Monday, March 19, 2007

Web Wars

Two significant lawsuits that affect web 2.0 (life as we know it) have recently come to light and are causing major commotion among professional web-mongers like myself. The beautiful thing about the internet is it almost limitless capacity to deliver content (sight and sound) to end users at lightening speed. While I strongly believe the benefits of accessibility FAR outweigh the negatives, we wouldn’t be in America if we didn’t harp on the dark side of things to cultivate our culture of fear.

Last month the Copyright Royalty Board at the suggestion of the RIAA (The greedy bastards suing 11 year olds for downloading music) released the Internet Music Royalty Schedule for 2006-2010. How is this significant? Until now, internet radio stations that stream music to your earphones have been paying reduced per-song royalty amounts for the music they stream online. This was deemed “acceptable” by the music industry insiders because the majority of the streaming stations are FREE and run negligible advertising. At the time internet radio’s popularity was uncertain and no one was getting filthily rich off of it. Now that iradio has gained momentum among the web population, the RIAA has decided that they deserve to get paid significantly more (110% by 2010) for every song that goes out over the internet. That equals more than most of these stations make in a year. Royalties this high will force iradio stations to start requiring users to pay to listen or simply shut down altogether (the ultimate goal of the RIAA). The scary thing is, this is not a distant future situation; stations could start shutting down in the next 60 days which would signify a significant step backwards in the content and deliverability we’ve come to expect on the web.

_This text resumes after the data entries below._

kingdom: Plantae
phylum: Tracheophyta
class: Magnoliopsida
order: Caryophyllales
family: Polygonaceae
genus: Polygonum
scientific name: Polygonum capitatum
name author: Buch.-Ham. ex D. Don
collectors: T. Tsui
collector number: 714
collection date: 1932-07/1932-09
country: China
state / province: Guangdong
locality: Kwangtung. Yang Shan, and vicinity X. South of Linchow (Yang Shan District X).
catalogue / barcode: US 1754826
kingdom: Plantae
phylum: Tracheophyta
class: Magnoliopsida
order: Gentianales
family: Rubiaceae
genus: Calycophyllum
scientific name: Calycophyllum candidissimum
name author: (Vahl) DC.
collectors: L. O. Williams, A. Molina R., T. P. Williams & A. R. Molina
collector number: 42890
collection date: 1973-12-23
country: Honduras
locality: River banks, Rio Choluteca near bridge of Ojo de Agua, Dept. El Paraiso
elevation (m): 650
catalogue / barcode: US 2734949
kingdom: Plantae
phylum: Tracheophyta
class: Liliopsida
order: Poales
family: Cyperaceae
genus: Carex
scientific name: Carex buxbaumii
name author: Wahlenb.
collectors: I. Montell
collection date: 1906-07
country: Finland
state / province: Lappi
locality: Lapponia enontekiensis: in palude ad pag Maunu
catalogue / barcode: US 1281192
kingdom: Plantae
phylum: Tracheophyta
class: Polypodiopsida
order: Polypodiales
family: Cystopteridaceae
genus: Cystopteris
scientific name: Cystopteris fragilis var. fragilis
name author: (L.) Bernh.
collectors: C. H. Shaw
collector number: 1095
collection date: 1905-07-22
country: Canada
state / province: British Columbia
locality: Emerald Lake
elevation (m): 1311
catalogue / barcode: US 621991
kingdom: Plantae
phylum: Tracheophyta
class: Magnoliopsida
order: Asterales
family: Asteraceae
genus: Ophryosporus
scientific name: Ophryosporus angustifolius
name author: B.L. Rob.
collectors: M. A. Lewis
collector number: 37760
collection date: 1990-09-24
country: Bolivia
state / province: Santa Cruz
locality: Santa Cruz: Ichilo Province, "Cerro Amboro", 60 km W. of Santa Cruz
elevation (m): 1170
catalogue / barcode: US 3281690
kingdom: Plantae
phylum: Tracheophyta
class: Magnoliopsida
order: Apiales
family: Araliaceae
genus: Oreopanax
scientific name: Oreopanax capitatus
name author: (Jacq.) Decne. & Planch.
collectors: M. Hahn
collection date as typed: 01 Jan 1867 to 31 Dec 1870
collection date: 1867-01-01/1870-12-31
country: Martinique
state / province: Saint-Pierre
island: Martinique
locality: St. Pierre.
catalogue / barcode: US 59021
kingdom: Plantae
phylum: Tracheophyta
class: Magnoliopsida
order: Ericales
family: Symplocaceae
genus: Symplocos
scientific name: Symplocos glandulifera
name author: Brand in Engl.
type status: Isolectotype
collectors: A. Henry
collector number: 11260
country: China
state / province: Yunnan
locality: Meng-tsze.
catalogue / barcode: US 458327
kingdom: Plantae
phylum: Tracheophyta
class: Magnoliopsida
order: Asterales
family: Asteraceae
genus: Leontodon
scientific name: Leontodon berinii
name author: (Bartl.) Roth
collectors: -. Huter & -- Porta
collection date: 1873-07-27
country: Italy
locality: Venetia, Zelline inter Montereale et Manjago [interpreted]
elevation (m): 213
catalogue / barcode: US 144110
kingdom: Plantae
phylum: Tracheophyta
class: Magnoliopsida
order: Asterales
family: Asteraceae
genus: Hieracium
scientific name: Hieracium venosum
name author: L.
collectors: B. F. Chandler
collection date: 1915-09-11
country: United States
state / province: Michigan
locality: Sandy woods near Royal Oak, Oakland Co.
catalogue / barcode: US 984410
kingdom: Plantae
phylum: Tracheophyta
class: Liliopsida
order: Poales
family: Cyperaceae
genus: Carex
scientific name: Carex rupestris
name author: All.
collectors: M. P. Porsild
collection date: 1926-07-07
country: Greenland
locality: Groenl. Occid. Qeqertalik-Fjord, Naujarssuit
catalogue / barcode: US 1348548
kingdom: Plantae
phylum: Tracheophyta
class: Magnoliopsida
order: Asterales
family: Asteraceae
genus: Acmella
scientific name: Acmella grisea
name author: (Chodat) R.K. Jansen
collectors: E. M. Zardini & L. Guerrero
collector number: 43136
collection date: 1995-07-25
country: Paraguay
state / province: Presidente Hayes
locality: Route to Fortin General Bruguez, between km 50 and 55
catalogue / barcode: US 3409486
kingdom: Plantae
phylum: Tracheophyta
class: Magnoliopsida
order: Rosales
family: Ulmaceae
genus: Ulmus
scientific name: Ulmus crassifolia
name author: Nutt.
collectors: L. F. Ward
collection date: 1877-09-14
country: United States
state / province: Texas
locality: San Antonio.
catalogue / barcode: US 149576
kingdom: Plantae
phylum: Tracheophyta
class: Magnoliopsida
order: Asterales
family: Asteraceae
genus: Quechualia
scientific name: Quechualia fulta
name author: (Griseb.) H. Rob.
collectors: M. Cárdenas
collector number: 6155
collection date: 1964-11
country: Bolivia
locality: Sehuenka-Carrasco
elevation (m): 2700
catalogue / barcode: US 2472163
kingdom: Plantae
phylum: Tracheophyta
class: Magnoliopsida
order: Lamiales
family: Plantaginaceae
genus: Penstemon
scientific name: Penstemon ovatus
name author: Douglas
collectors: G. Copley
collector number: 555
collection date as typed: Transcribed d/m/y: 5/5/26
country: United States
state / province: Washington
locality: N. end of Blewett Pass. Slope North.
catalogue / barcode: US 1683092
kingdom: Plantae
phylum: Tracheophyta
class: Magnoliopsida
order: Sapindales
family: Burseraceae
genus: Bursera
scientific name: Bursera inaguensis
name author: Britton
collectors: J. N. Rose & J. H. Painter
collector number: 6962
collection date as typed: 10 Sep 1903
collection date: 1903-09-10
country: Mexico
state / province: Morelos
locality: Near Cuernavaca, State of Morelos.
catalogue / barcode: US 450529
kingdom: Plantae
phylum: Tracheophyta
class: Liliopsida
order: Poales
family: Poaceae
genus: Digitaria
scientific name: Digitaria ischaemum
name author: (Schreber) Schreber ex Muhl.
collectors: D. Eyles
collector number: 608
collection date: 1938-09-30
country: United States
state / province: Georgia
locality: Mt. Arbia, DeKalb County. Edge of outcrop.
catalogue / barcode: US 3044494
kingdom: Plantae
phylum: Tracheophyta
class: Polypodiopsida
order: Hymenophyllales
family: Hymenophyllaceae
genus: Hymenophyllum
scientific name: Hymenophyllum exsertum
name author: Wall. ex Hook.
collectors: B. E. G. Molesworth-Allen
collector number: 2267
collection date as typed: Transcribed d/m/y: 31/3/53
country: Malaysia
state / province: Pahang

Similarly, Viacom Networks announced this week that they are joining a joint lawsuit against Google (the owners of YouTube) over copyrighted content that YouTube users have uploaded and viewed on the site. Google believes they are indemnified because their “users” uploaded the content, not them. Viacom believes that Google is responsible for policing their video content and want damages in upwards of 1.5 Billion dollars for copyright violations. I believe that Viacom is ignorant for not realizing that yanking thousands of less-than-10-minute video snippets off YouTube is only shooting themselves in the foot. More than once users have been “teased” by a show segment on YouTube and then gone and purchased the entire episode from a Viacom supported website or even better, purchased a DVD. YouTube was founded in 2005, and has been chocked full of copyright protected videos ever since. I just find it incredibly ironic that Vicacom (et all) waited to sue until they were bought by Google, a company that has redefined the term “deep pockets”.

I think this all could represent the beginning of the end of the explosive growth of information and free content on the web. Web users are going to get real tired of entering their credit card information on every site they come across, and more importantly, the folks bringing fresh new media ideas to us via the web will be dissuaded from doing so if large royalty/copyright dollars are attached. The web will become a pay-as-you-go experience that will attract limited users, see limited reach and foster limited growth. That’s my two cents anyway.

1 comment:

THE DOC said...

"The first thing we do is kill all the lawyers."